Hintz expects the Assembly to turn its attention to his bill after the two-year state budget for the biennium beginning July 1 is enacted. “This is the right thing to do, and I’ll be disappointed if we don’t have a bill for the governor to sign by the end of the year,” he said.

Gov. James Doyle, a Democrat, vetoed a watered-down, industry-backed measure in 2004 limited to consumer education. Doyle urged legislators then to return with a bill that capped interest rates. “He said ‘let’s do it right’ and this is that bill,” Hintz said.

His bill would prohibit payday lenders from charging more than 36 percent per year, and toughen penalties for violations. Current law limits punishment for operating without a license to no more than a $500 fine and/or a six-month jail sentence. Hintz proposes to allow a borrower to also sue a lender that charges more than 36 percent for damages equal to twice the finance charge, or for incidental or consequential costs to the borrower, whichever is greater.

In 2006, Congress imposed the 36 percent interest rate cap for active duty military borrowers.

The new bill Hintz has introduced already has attracted 36 Assembly co-sponsors, including Reps. Nick Milroy, D-Superior, Gary Sherman, D-Port Wing, Mary Huebler, D-Rice Lake, and Majority Leader Tom Nelson, D-Kaukauna.

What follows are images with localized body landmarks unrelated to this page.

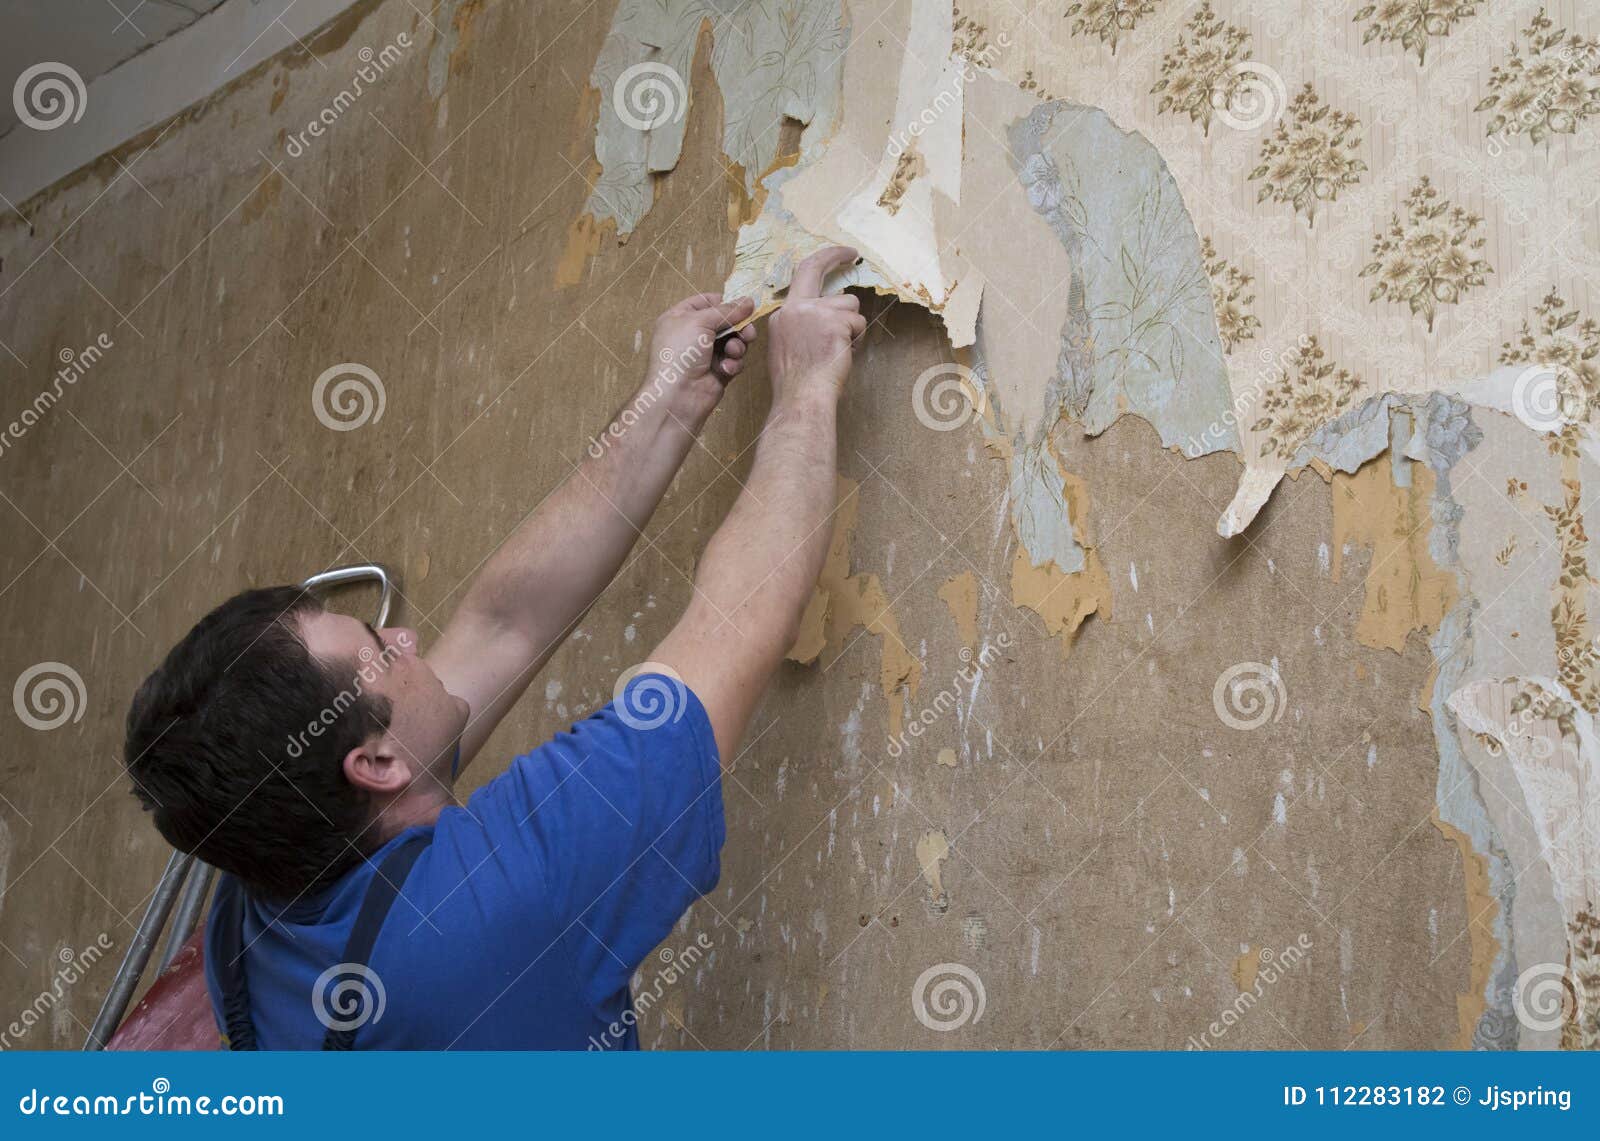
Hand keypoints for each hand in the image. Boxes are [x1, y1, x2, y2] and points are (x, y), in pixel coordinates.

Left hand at [645, 293, 759, 414]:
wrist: (678, 395)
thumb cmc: (681, 353)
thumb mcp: (700, 322)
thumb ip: (726, 310)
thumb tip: (749, 300)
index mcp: (680, 317)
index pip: (706, 302)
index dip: (725, 303)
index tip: (742, 306)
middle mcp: (693, 334)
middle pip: (725, 322)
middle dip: (738, 326)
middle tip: (748, 332)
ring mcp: (706, 353)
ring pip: (733, 341)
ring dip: (737, 345)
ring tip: (733, 352)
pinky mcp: (718, 370)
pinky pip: (734, 360)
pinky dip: (733, 363)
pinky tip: (726, 369)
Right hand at [767, 246, 865, 409]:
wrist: (801, 399)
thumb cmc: (798, 385)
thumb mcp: (788, 348)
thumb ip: (802, 326)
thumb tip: (829, 317)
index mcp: (782, 315)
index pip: (799, 277)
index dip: (819, 262)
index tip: (833, 256)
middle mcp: (795, 308)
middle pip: (816, 267)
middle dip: (834, 254)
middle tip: (852, 252)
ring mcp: (813, 312)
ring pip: (848, 304)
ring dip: (851, 326)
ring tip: (838, 350)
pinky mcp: (834, 322)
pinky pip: (858, 324)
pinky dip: (856, 340)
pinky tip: (842, 355)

Nelson, the Democrats’ No. 2 leader in the Assembly, authored the failed 2007 bill, and is in a strategic position to steer it through the 2009 legislative process.

No companion bill has been introduced in the state Senate, but at least eight of that body’s 33 members — including Sen. Robert Jauch, D-Poplar — have indicated they will support a payday loan bill with the 36 percent annual rate cap, Hintz said.

Nevertheless, legislators present and past have no illusions about the uphill fight ahead. Hintz wouldn’t name names, but said 18 industry-paid lobbyists already are working the Legislature to block his bill. “That’s the most I’ve seen on any issue I can think of,” he said.

Among those lobbyists are Superior native William “Bill” McCoshen, former commerce secretary for Gov. Tommy Thompson; and Shawn Pfaff, a former Doyle staffer, according to the Wisconsin Ethics Board Web site, http://ethics.state.wi.us.

Rep. Frank Boyle, D-Superior, who retired last year after 11 terms in the Assembly, was a co-sponsor for Rep. Nelson’s Assembly Bill 211 that was bottled up in the 2007 session. “It was the most political influence peddled since the Brewers (Miller) stadium bill, one of the most disgusting things I saw,” Boyle said. “Leadership in both parties (colluded) and the bill never saw the light of day.”

Given the changed economic landscape since then, Hintz has drawn a clear line in the sand with his 2009 proposal that will force leadership in both parties to choose between money and what is right, Boyle said. “It’s going to be one helluva fight,” he said. “My money is with the money.”

Another payday lending critic is Superior Mayor David Ross, who has led a local effort to curb payday lending using restrictive zoning. As a result, the number of payday outlets in the city has dropped from eight to seven, he said.

Ross, a Republican exploring candidacy for lieutenant governor in 2010, resorted to the zoning tactic after pressing legislators in both parties in 2007 to cap interest rates and limit the allowable number of payday loan “rollovers.” He watched in disgust as Republican and Democratic leaders buried Nelson’s 2007 bill in committee.

“It was laughable. There’s a role for government to protect against predatory practices, but most of what I’ve seen so far has been hypocrisy…lip service even to the point of sponsoring bills they know won’t pass, while taking massive amounts of money from the industry,” he said.

Ross spares Nelson from that criticism, calling the new Assembly majority leader a thoughtful, forceful advocate for protecting victims of predatory lending. In his new role, Nelson will have considerable influence over whether the Hintz bill becomes law, and Ross will be watching for the bill’s committee assignment. “This will be the (first) test,” he said.